## Text
::::::
# got my M4 devastator last night.... truly devastating >>>



## eldopa (Jul 16, 2009)

g*dd**n...that thing is bright .. it THROWS a devastating tunnel of warm incandescent light down range with the greatest of ease.. i gotta say that it is my belief that LED light cant touch incandescent light (for now anyways). 
the size of this light would be the only down side. i do like the look of a fat bezel with a slim body.. it obviously isnt going in the pocket though.. i have a vltor picatiny mount that fits the light perfectly. it mates to my rifle well. in all honesty, its the perfect light for my needs. it just about baked the paint on my neighbors house last night. for the application of a rifle light it seems imperative that the light throw a spot as far as possible. engagements out past 100 meters would be doable at night with the proper light. 
it would be nice to have a low beam, but oh-well..

cheers .. dave


----------



## 1wrx7 (Jul 16, 2009)

*Re: got my M4 devastator last night.... truely devastating >>>*

If you get the AW softstart switch you can have 3 levels:twothumbs

https://www.candlepowerforums.com/threads/213751 look here for the softstart


----------



## computernut (Jul 16, 2009)

*Re: got my M4 devastator last night.... truely devastating >>>*

The M4 is on my list of lights to get. Do you have any good pics to share?


----------



## Outdoors Fanatic (Jul 16, 2009)

*Re: got my M4 devastator last night.... truely devastating >>>*



1wrx7 said:


> If you get the AW softstart switch you can have 3 levels:twothumbs
> 
> https://www.candlepowerforums.com/threads/213751 look here for the softstart


+1

Great accessory!


----------



## Outdoors Fanatic (Jul 16, 2009)

*Re: got my M4 devastator last night.... truely devastating >>>*



eldopa said:


> *******...that mo-fo is bright .. it THROWS a devastating tunnel of warm incandescent light down range with the greatest of ease.. i gotta say that it is my belief that LED light cant touch incandescent light (for now anyways).
> the size of this light would be the only down side. i do like the look of a fat bezel with a slim body.. it obviously isnt going in the pocket though.. i have a vltor picatiny mount that fits the light perfectly. it mates to my rifle well. in all honesty, its the perfect light for my needs. it just about baked the paint on my neighbors house last night. for the application of a rifle light it seems imperative that the light throw a spot as far as possible. engagements out past 100 meters would be doable at night with the proper light.
> it would be nice to have a low beam, but oh-well..
> 
> cheers .. dave


You can put two AW 17670 li-ion batteries in your M4 and use a truckload of SureFire or Lumens Factory lamp assemblies. No mods need, it's completely turnkey. Welcome to the world of Guilty Free Lumens!
::::::
## Dataset extract
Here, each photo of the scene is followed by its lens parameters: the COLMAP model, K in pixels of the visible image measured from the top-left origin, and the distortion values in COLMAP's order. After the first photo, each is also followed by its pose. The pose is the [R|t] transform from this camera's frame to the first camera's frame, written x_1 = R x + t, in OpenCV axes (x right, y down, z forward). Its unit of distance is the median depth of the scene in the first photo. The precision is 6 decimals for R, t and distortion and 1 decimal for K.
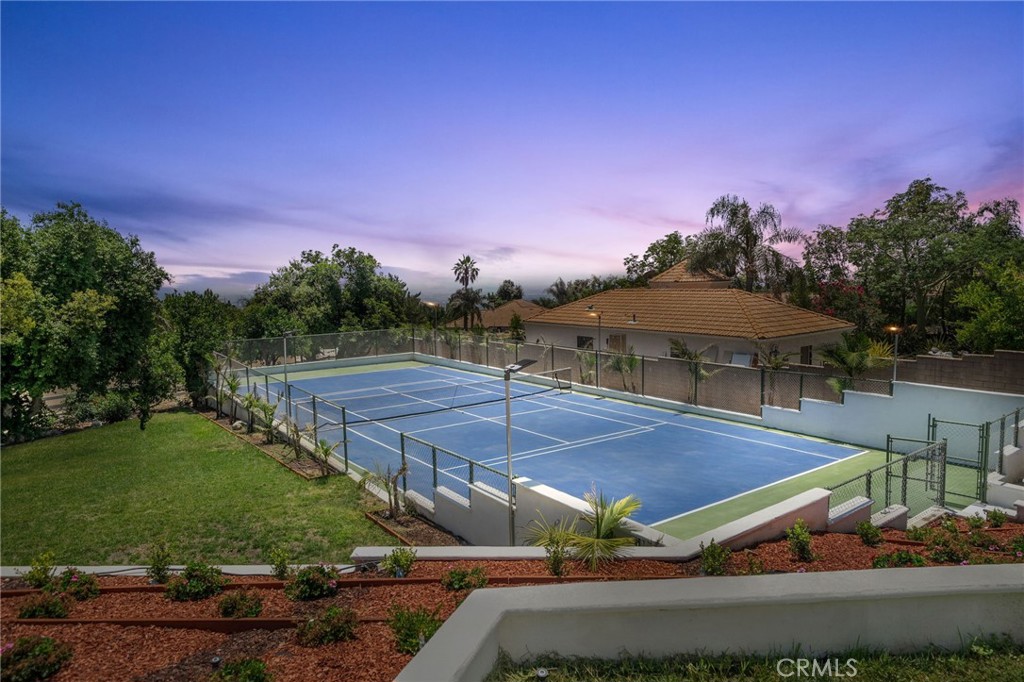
lens RADIAL K [[478.5, 0, 512.0], [0, 478.5, 341.0], [0, 0, 1]] dist [0.007564, 0.001039]
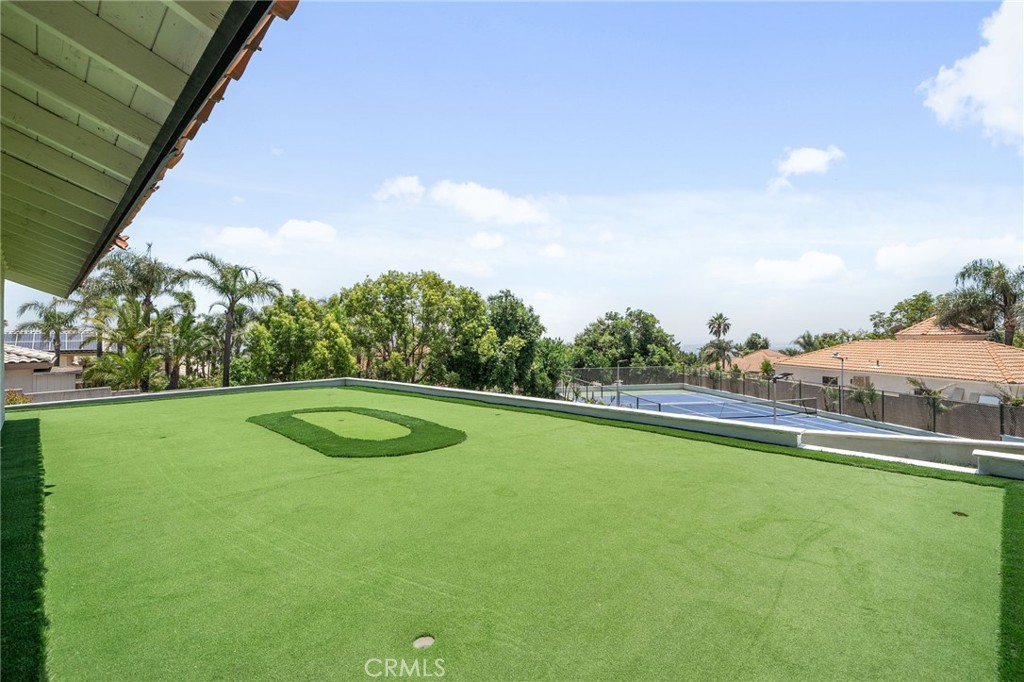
::::::
## Exercise set
**1.** Do statements (a), (b) and (c) agree with the M4 Devastator thread? Answer yes or no for each, and quote the words from the thread that decide it.
(a) The first poster says the light fits in a pocket.
(b) The first poster has a mount that attaches the light to a rifle.
(c) Outdoors Fanatic says modifications are needed to run two AW 17670 batteries in the M4.
**2.** Can you reproduce the part of the M4 Devastator thread between "## eldopa (Jul" and "1wrx7 (Jul 16, 2009)", inclusive?

## Exercise responses
**1.**
(a) No: "it obviously isnt going in the pocket though"
(b) Yes: "i have a vltor picatiny mount that fits the light perfectly. it mates to my rifle well."
(c) No: "No mods need, it's completely turnkey."

**2.**
## eldopa (Jul 16, 2009)

g*dd**n...that thing is bright .. it THROWS a devastating tunnel of warm incandescent light down range with the greatest of ease.. i gotta say that it is my belief that LED light cant touch incandescent light (for now anyways). 
the size of this light would be the only down side. i do like the look of a fat bezel with a slim body.. it obviously isnt going in the pocket though.. i have a vltor picatiny mount that fits the light perfectly. it mates to my rifle well. in all honesty, its the perfect light for my needs. it just about baked the paint on my neighbors house last night. for the application of a rifle light it seems imperative that the light throw a spot as far as possible. engagements out past 100 meters would be doable at night with the proper light. 
it would be nice to have a low beam, but oh-well..

cheers .. dave


----------



## 1wrx7 (Jul 16, 2009)